### Records supplied
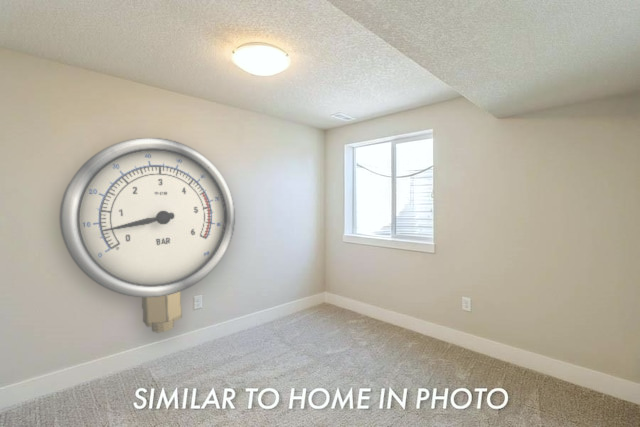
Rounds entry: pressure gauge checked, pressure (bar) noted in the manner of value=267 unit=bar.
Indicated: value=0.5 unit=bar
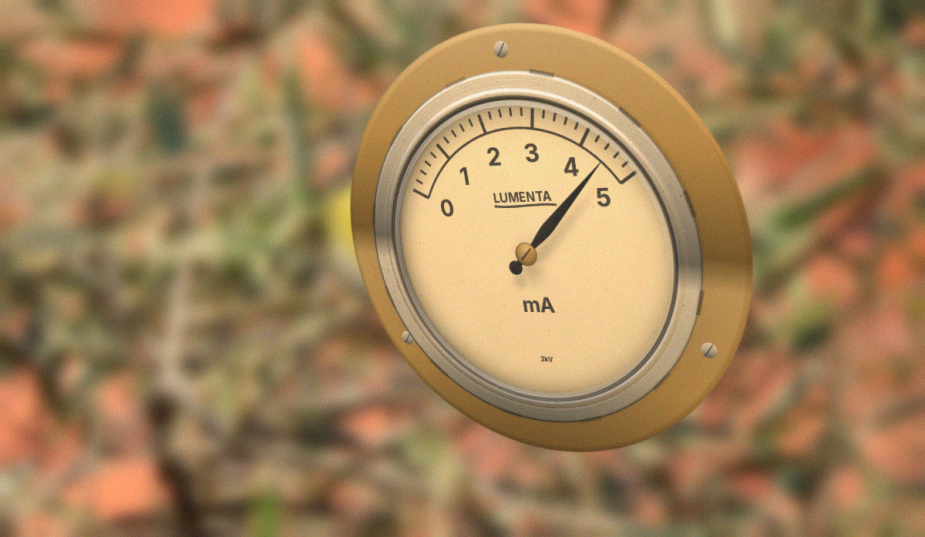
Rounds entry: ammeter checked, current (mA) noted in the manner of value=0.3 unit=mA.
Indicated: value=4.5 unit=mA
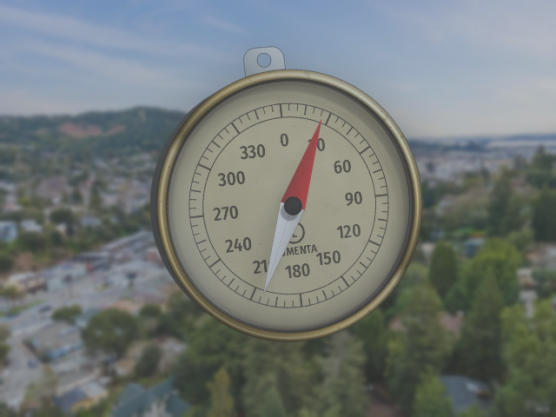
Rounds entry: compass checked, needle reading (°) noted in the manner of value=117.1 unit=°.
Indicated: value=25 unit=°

### Work required
Write out every line of the records above word for word, leaving out the pictures.

### Task result
Rounds entry: pressure gauge checked, pressure (bar) noted in the manner of value=267 unit=bar.
Indicated: value=0.5 unit=bar
Rounds entry: ammeter checked, current (mA) noted in the manner of value=0.3 unit=mA.
Indicated: value=4.5 unit=mA
Rounds entry: compass checked, needle reading (°) noted in the manner of value=117.1 unit=°.
Indicated: value=25 unit=°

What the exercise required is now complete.